The company is experimenting with switching the default model to open source weight models like GLM 5.2 and Kimi 2.7, implemented through an LLM gateway, while retaining engineers' autonomy in selection. Measures such as improved cache hit rates and context simplification have nearly halved AI spending.
In terms of market mechanisms, corporate AI cost optimization practices accelerate investments in internal infrastructure, shifting funds from pure model calls to routing, caching, and optimization tools. Event-driven AI can scale sustainably, benefiting companies that provide efficient inference infrastructure, while those merely selling computing power face pressure.
Source: Public Information
ABAB AI Insight
Brian Armstrong leads Coinbase in deeply integrating AI into its crypto business and practices cost control through customized LLM gateways and internal toolchains, combining engineers' freedom of use with company spending control to achieve sustainable growth under exponential adoption.
The capital path indicates that Coinbase is investing engineering resources into optimizing AI infrastructure, motivated by the need to support exponential business growth while controlling marginal costs, strategically building an efficient internal AI platform to enhance overall competitiveness.
Similar to how large tech companies reduced costs through caching and routing optimizations in the cloud era, the current AI era is at a critical stage of transitioning from extensive token consumption to intelligent resource allocation.

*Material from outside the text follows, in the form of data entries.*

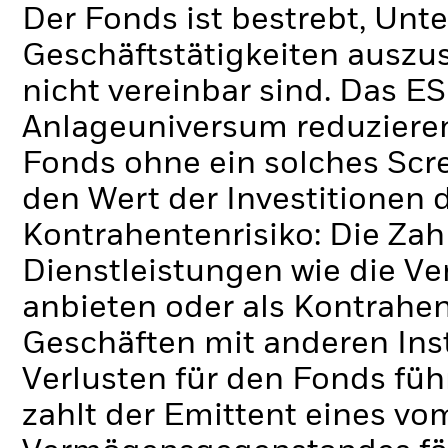
Der Fonds ist bestrebt, Un
Geschäftstätigkeiten auszus
nicht vereinbar sind. Das E
Anlageuniversum reduzieren
Fonds ohne ein solches Scr
den Wert der Investitionen 
Kontrahentenrisiko: Die Zah
Dienstleistungen wie die 
anbieten oder als Kontrahen
Geschäften mit anderen Ins
Verlusten für den Fonds füh
zahlt der Emittent eines v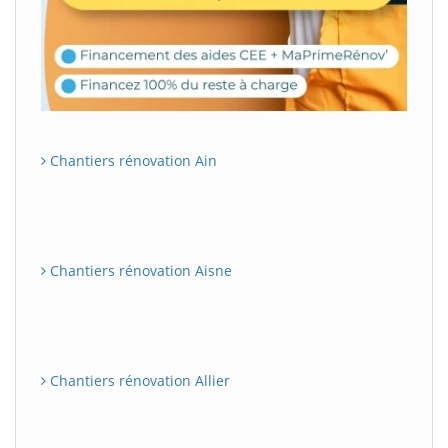
Chantiers rénovation Ain
Chantiers rénovation Aisne
Chantiers rénovation Allier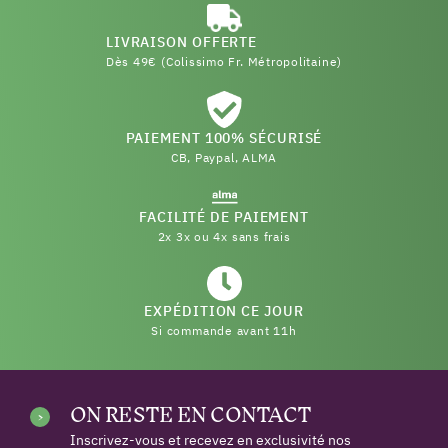
LIVRAISON OFFERTE
Dès 49€ (Colissimo Fr. Métropolitaine)
PAIEMENT 100% SÉCURISÉ
CB, Paypal, ALMA
FACILITÉ DE PAIEMENT
2x 3x ou 4x sans frais
EXPÉDITION CE JOUR
Si commande avant 11h
ON RESTE EN CONTACT
Inscrivez-vous et recevez en exclusivité nos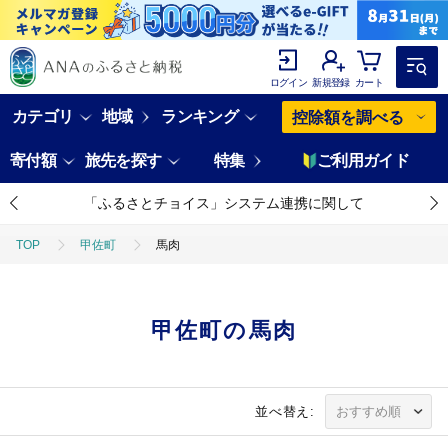
ログイン
新規登録
カート
カテゴリ
地域
ランキング
控除額を調べる
寄付額
旅先を探す
特集
ご利用ガイド
「ふるさとチョイス」システム連携に関して
TOP
甲佐町
馬肉
甲佐町の馬肉
並べ替え: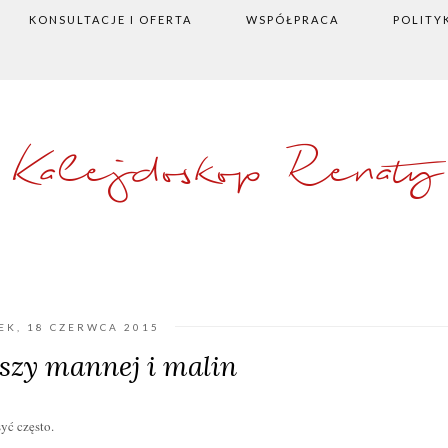
KONSULTACJE I OFERTA
WSPÓŁPRACA
POLITY
Kalejdoskop Renaty
EK, 18 CZERWCA 2015
aszy mannej i malin
yć często.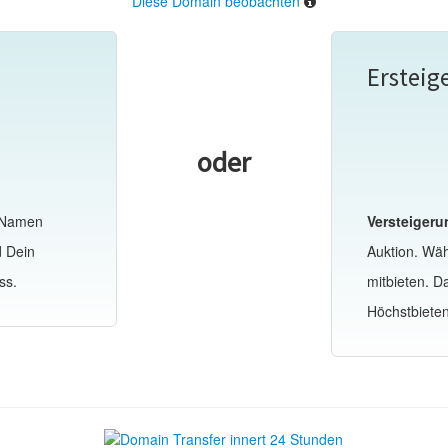
Diese Domain beobachten
Ersteig
oder
-Namen
Versteigeru
d Dein
Auktion. Wä
ss.
mitbieten. 
Höchstbiete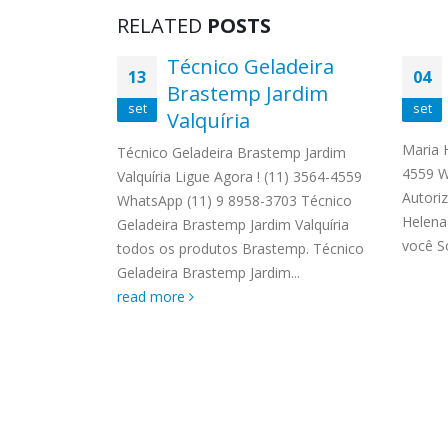
RELATED
POSTS
read 
GE Jardim
Técnico Geladeira
13
04
Brastemp Jardim
set
set
Valquíria
dim Itacolomi
559
Maria 
Técnico Geladeira Brastemp Jardim
 Autorizada
4559 W
Valquíria Ligue Agora ! (11) 3564-4559
s os produtos
Autori
WhatsApp (11) 9 8958-3703 Técnico
a visita...
Helena
Geladeira Brastemp Jardim Valquíria
você So
todos os produtos Brastemp. Técnico
Geladeira Brastemp Jardim...
read more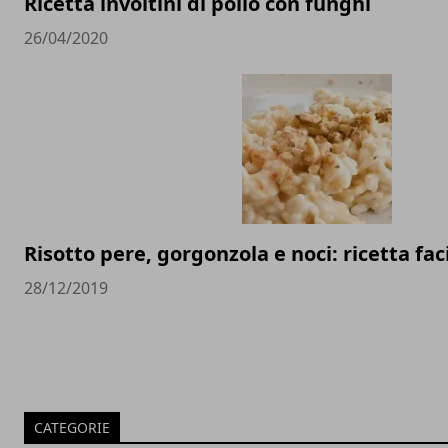
Ricetta involtini di pollo con funghi
26/04/2020
Risotto pere, gorgonzola e noci: ricetta fac
28/12/2019
CATEGORIE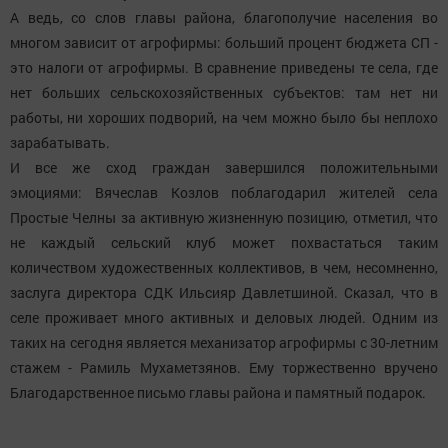
А ведь, со слов главы района, благополучие населения во
многом зависит от агрофирмы: больший процент бюджета СП -
это налоги от агрофирмы. В сравнение приведены те села, где
нет больших сельскохозяйственных субъектов: там нет ни
работы, ни хороших подворий, на чем можно было бы неплохо
зарабатывать.
И все же сход граждан завершился положительными
эмоциями: Вячеслав Козлов поблагодарил жителей села
Простые Челны за активную жизненную позицию, отметил, что
не каждый сельский клуб может похвастаться таким
количеством художественных коллективов, в чем, несомненно,
заслуга директора СДК Ильсияр Давлетшиной. Сказал, что в
селе проживает много активных и деловых людей. Одним из
таких на сегодня является механизатор агрофирмы с 30-летним
стажем - Рамиль Мухаметзянов. Ему торжественно вручено
Благодарственное письмо главы района и памятный подарок.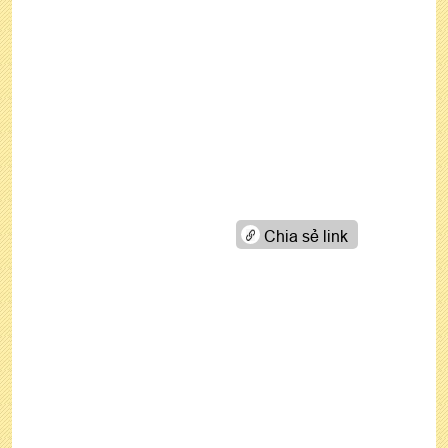
Chia sẻ link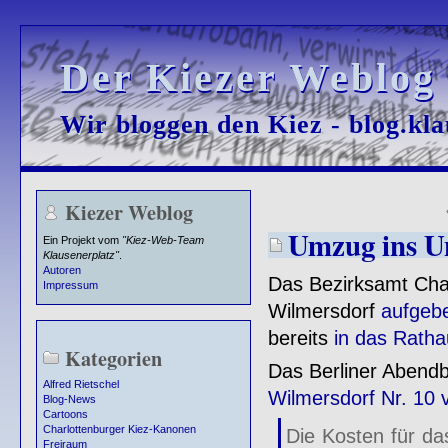
Der Kiezer Weblog
Der Kiezer Weblog
Wir bloggen den Kiez - blog.kla
Wir bloggen den Kiez - blog.kla
Kiezer Weblog
Umzug ins U
Ein Projekt vom
"Kiez-Web-Team
Klausenerplatz"
.
Autoren
Das Bezirksamt Cha
Impressum
Wilmersdorf
aufgeb
bereits
in das Rath
Kategorien
Das Berliner Abendbl
Alfred Rietschel
Wilmersdorf Nr. 10
Blog-News
Cartoons
Charlottenburger Kiez-Kanonen
Die Kosten für d
Freiraum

Essentially, this involves technological substitution and capital concentration, with mechanisms that significantly reduce ineffective computation through better defaults, routing, and caching, replacing inefficient manual monitoring and limits. Capital is concentrating on platforms and enterprises that master AI inference optimization technology, shifting pricing power from original computing power providers to those enhancing efficiency across the entire chain.
ABAB News · Cognitive Law
Limit friction is temporary, intelligent optimization is everlasting; exponential growth relies on infrastructure rather than austerity.
Default routing and caching control costs without reducing engineers' freedom; sustainability is the core of scaling.
Engineers' extensive calls are temporary, while enterprises build intelligent gateways for the long term, top capital sells AI efficiency structural tools.